• PROBLEM DETAILS: All lines below starting at the one that holds "Rendered at 2001 by 1125 pixels." and ending at the one that holds "Document page, 2001x1125 pixels." should be printed exactly, ends included. Pictures should not be printed, nor anything else.

• INPUT:
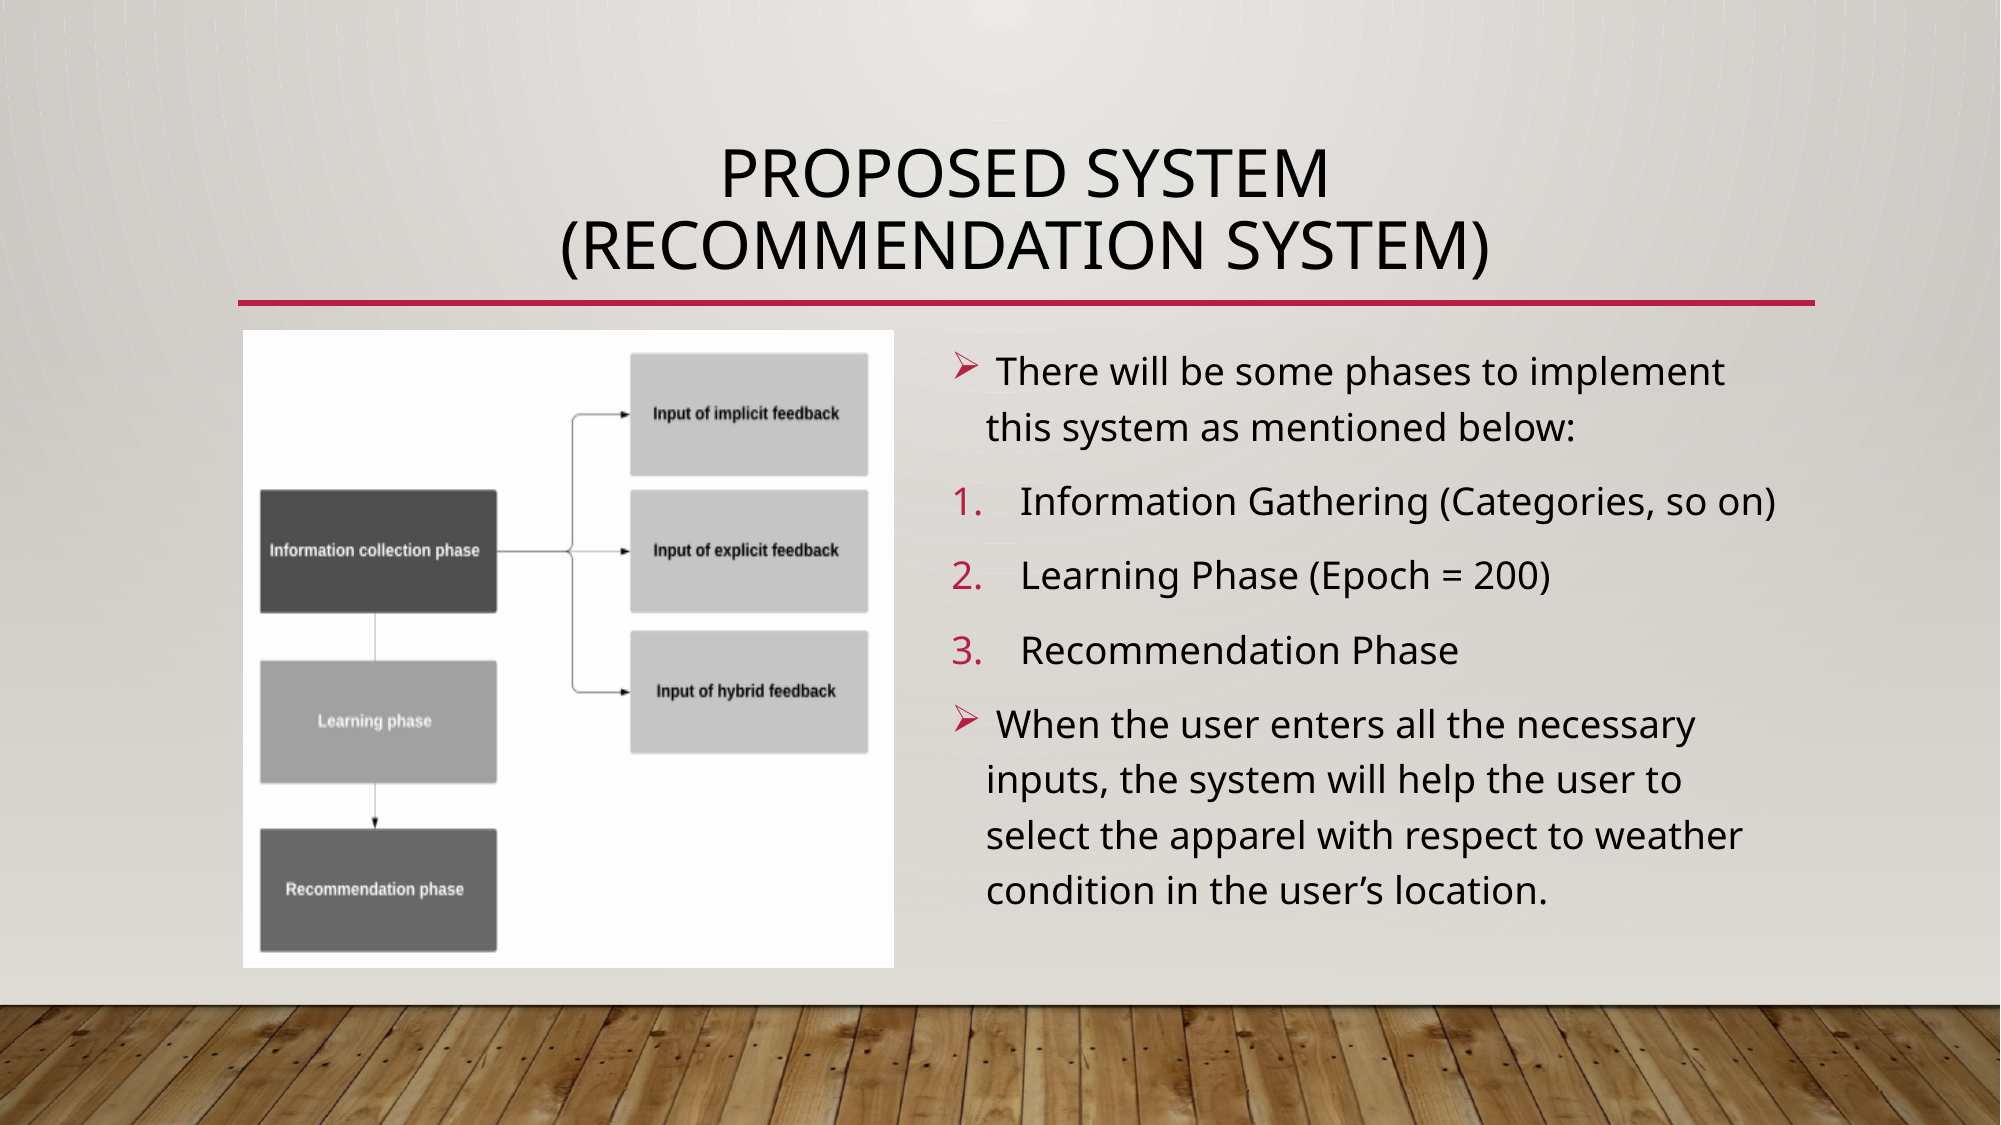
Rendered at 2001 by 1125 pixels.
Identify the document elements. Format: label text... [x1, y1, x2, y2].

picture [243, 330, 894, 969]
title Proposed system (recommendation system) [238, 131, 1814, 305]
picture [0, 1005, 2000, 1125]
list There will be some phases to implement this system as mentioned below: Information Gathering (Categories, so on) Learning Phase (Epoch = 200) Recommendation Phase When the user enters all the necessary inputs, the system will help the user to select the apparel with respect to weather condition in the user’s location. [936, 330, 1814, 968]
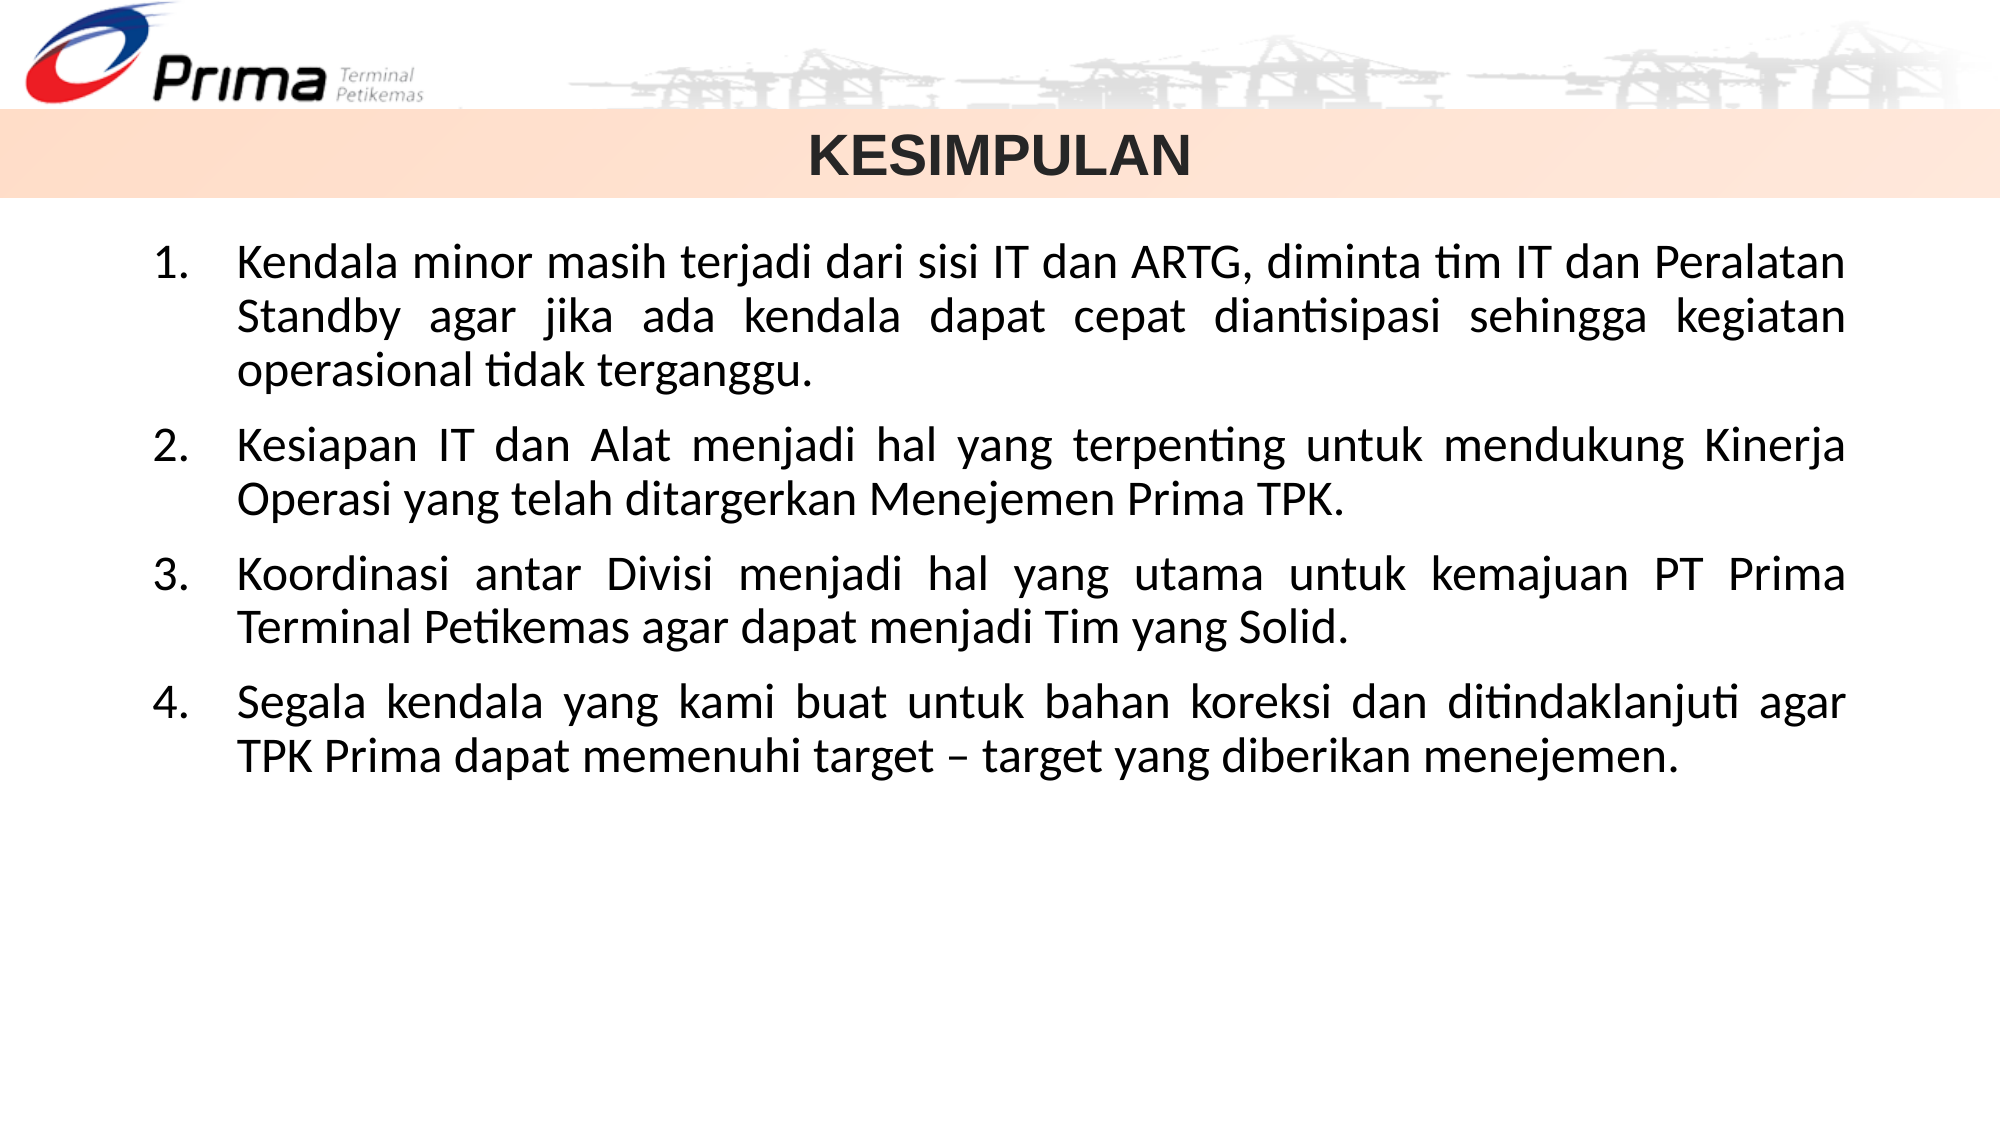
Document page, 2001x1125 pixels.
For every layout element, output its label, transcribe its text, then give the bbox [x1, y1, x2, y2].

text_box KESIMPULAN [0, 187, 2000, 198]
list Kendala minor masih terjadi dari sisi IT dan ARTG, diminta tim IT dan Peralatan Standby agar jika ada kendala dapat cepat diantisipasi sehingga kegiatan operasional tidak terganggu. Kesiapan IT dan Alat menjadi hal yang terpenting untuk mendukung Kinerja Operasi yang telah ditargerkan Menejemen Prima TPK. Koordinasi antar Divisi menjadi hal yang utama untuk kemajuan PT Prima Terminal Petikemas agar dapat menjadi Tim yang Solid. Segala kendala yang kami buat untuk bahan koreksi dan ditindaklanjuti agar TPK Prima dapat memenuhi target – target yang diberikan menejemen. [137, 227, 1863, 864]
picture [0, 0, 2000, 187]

==

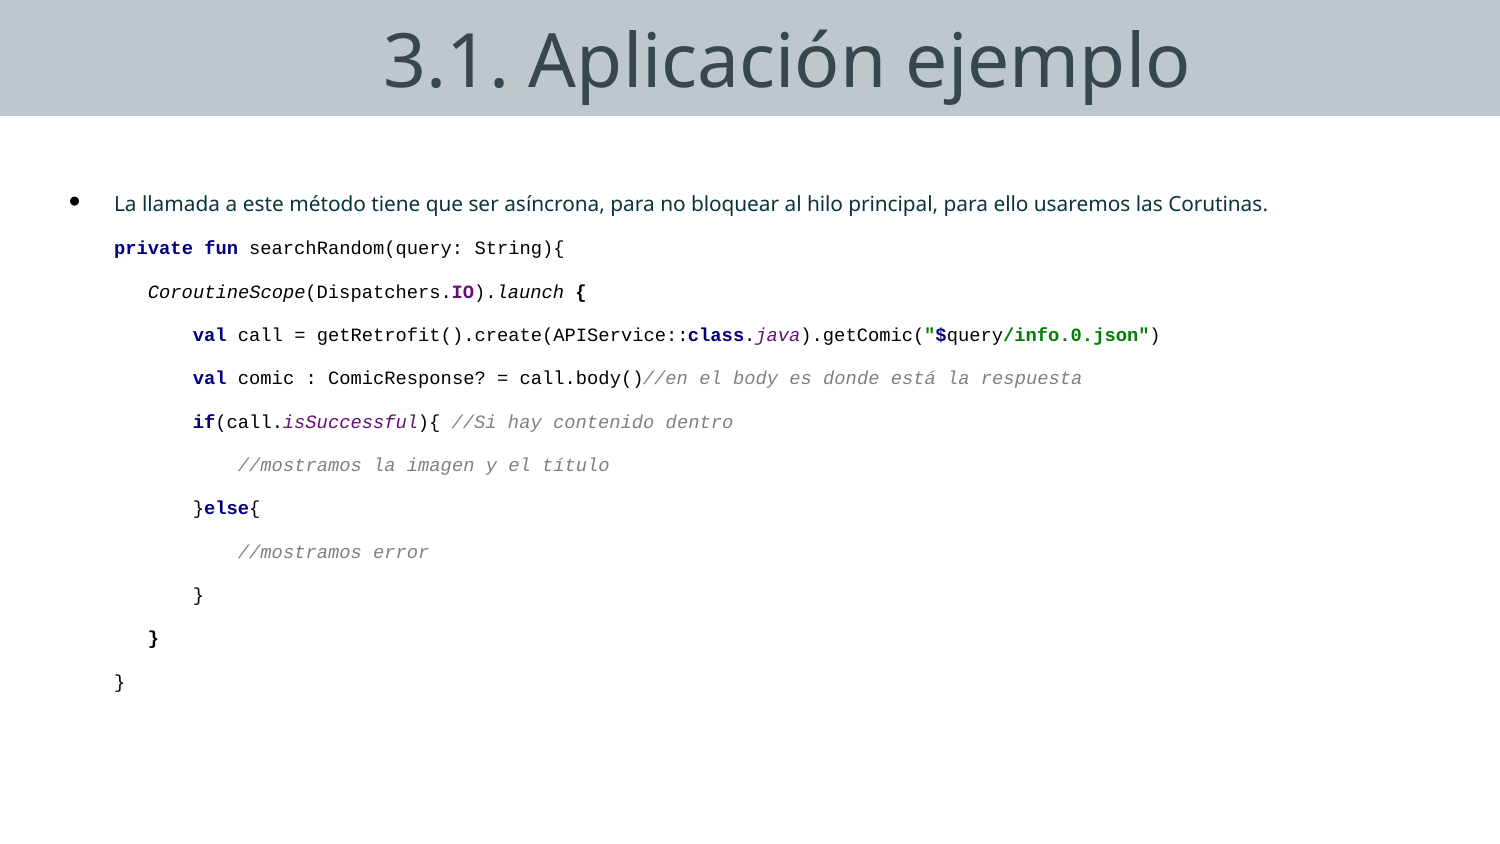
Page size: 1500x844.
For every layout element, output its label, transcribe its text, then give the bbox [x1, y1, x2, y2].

• EXERCISE RESPONSE:
Rendered at 2001 by 1125 pixels.
Identify the document elements. Format: label text... [x1, y1, x2, y2].

picture [243, 330, 894, 969]
title Proposed system (recommendation system) [238, 131, 1814, 305]
picture [0, 1005, 2000, 1125]
list There will be some phases to implement this system as mentioned below: Information Gathering (Categories, so on) Learning Phase (Epoch = 200) Recommendation Phase When the user enters all the necessary inputs, the system will help the user to select the apparel with respect to weather condition in the user’s location. [936, 330, 1814, 968]
Document page, 2001x1125 pixels.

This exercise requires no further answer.